Sadly, I believe there will need to be many more political prisoners before we demand change, many more people who will die because of catastrophic climate events. But like any revolutionary time, change is coming, whether we or the powers that be, like it or not.
In their own words, below is a letter from a leading Czech climate activist to their prison guards in the UK:
To the Governor of HMP Birmingham
Dear Madam/Sir,
I am writing to you as one of the prisoners under your care and as one whose request to speak to you in a short conversation was—not surprisingly—denied by staff and the CM on wing P.

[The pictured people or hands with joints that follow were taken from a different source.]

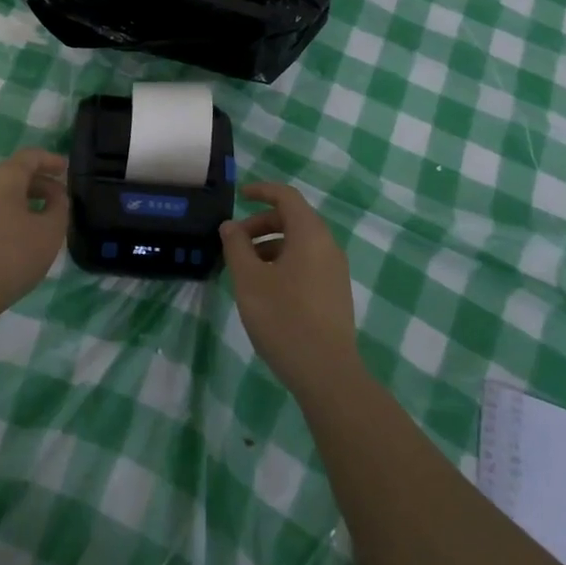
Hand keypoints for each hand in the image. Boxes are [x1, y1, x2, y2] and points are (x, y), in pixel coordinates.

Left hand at [0, 147, 69, 331]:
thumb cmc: (8, 259)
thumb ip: (59, 210)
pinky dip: (7, 216)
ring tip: (40, 222)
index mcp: (2, 179)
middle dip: (39, 184)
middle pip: (12, 174)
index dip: (50, 160)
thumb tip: (56, 198)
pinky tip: (16, 240)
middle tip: (59, 200)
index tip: (66, 170)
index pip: (29, 157)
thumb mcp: (48, 234)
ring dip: (23, 202)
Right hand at [220, 182, 359, 393]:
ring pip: (299, 243)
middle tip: (234, 242)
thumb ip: (237, 246)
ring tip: (244, 269)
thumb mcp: (249, 279)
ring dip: (270, 245)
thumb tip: (231, 226)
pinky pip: (307, 262)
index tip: (239, 197)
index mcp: (310, 234)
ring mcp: (335, 271)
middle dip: (261, 223)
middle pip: (293, 219)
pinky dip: (283, 262)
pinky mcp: (335, 292)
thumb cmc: (283, 318)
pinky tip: (265, 288)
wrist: (326, 373)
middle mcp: (328, 246)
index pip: (286, 197)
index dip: (262, 191)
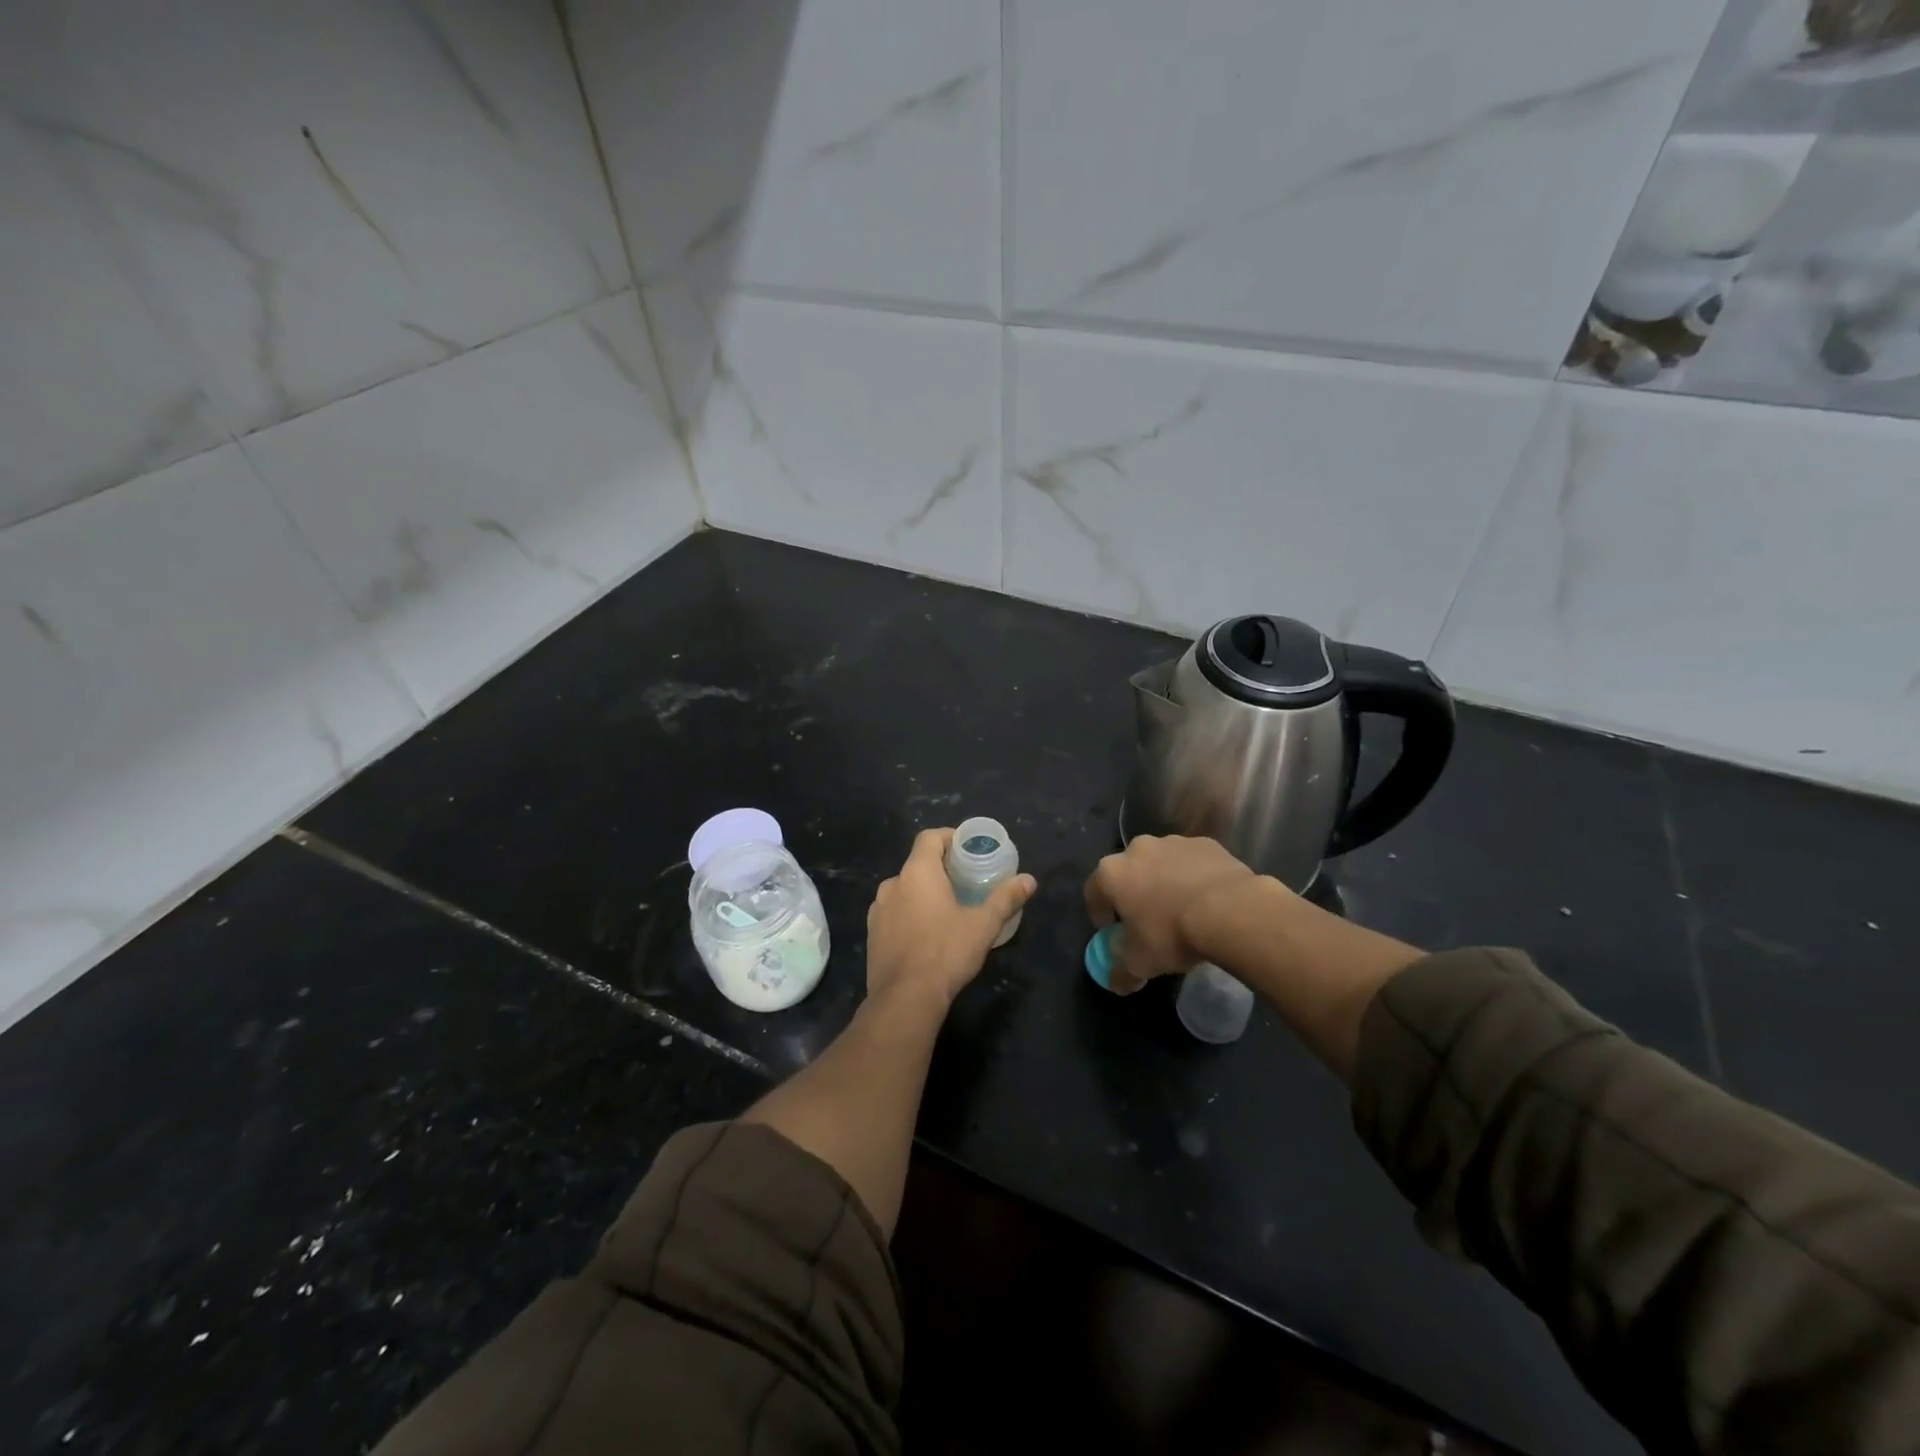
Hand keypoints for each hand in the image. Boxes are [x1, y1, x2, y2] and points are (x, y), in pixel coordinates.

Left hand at [866, 828, 1036, 1012]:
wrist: (905, 998)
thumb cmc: (946, 953)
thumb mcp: (983, 925)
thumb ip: (1005, 898)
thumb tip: (1029, 880)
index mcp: (917, 872)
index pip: (929, 837)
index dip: (949, 837)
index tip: (968, 848)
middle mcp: (892, 884)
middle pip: (917, 863)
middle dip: (941, 868)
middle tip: (965, 881)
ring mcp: (878, 910)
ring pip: (904, 889)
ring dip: (923, 892)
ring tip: (947, 908)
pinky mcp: (872, 934)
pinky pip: (894, 912)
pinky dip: (909, 913)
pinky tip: (926, 933)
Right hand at [1083, 835, 1264, 993]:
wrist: (1230, 911)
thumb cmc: (1171, 933)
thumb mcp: (1140, 962)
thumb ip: (1120, 971)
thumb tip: (1115, 982)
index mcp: (1112, 873)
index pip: (1093, 892)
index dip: (1100, 913)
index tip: (1112, 931)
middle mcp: (1137, 849)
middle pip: (1128, 873)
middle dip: (1134, 893)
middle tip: (1148, 920)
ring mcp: (1173, 842)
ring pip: (1161, 864)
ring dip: (1164, 882)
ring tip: (1182, 910)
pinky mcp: (1205, 844)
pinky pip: (1191, 862)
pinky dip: (1193, 877)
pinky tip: (1207, 900)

Since last Thursday, September 15, 2022, there have been 51 ordinary citizens remanded to prison following their peaceful protest at Kingsbury Oil Depot breaking a High Court injunction dated/issued earlier this year. Nine of these 51 prisoners were put under your care in HMP Birmingham, We stand accused of the crime of caring, we are prisoners of conscience / political prisoners because we cannot help but see the larger picture and connections between an oil company legally going about its business and the consequences this has for millions across the globe. Our adversary is not the law per se that we—in this case—willingly and knowingly disrupt but the government and corporations that abuse the law to subdue the voice of our protest, voices of ordinary citizens for the voiceless in the Global South, against a multibillion pound profit-making machine causing indirectly but knowingly the suffering, destruction of livelihoods and deaths (even now already) of millions elsewhere on our planet (in Pakistan one-third of the country is under water with 1,200 deaths; there are famines in Somalia and Madagascar; heat waves and wild fires across the globe—all in 2022). This all is a worsening trend, not an outlier in the data, so we will see and pain through more of this in the years to come. Sir David King, the chief scientific advisor to the governments of Blair and Brown has said just yesterday that the current government’s plans are “completely at odds with net-zero, and it beggars belief. What it seems to show is that the leadership in the government does not understand the nature of the climate crisis.”
Dear Madam/Sir, I am communicating all this to you not because I believe that you have the power to turn the situation around (although you do have the choice at least to bring this to the attention of your superiors at the Home Office, or your family and friends) BUT because I want you to be aware that we were here, following our consciences, under your care at HMP Birmingham.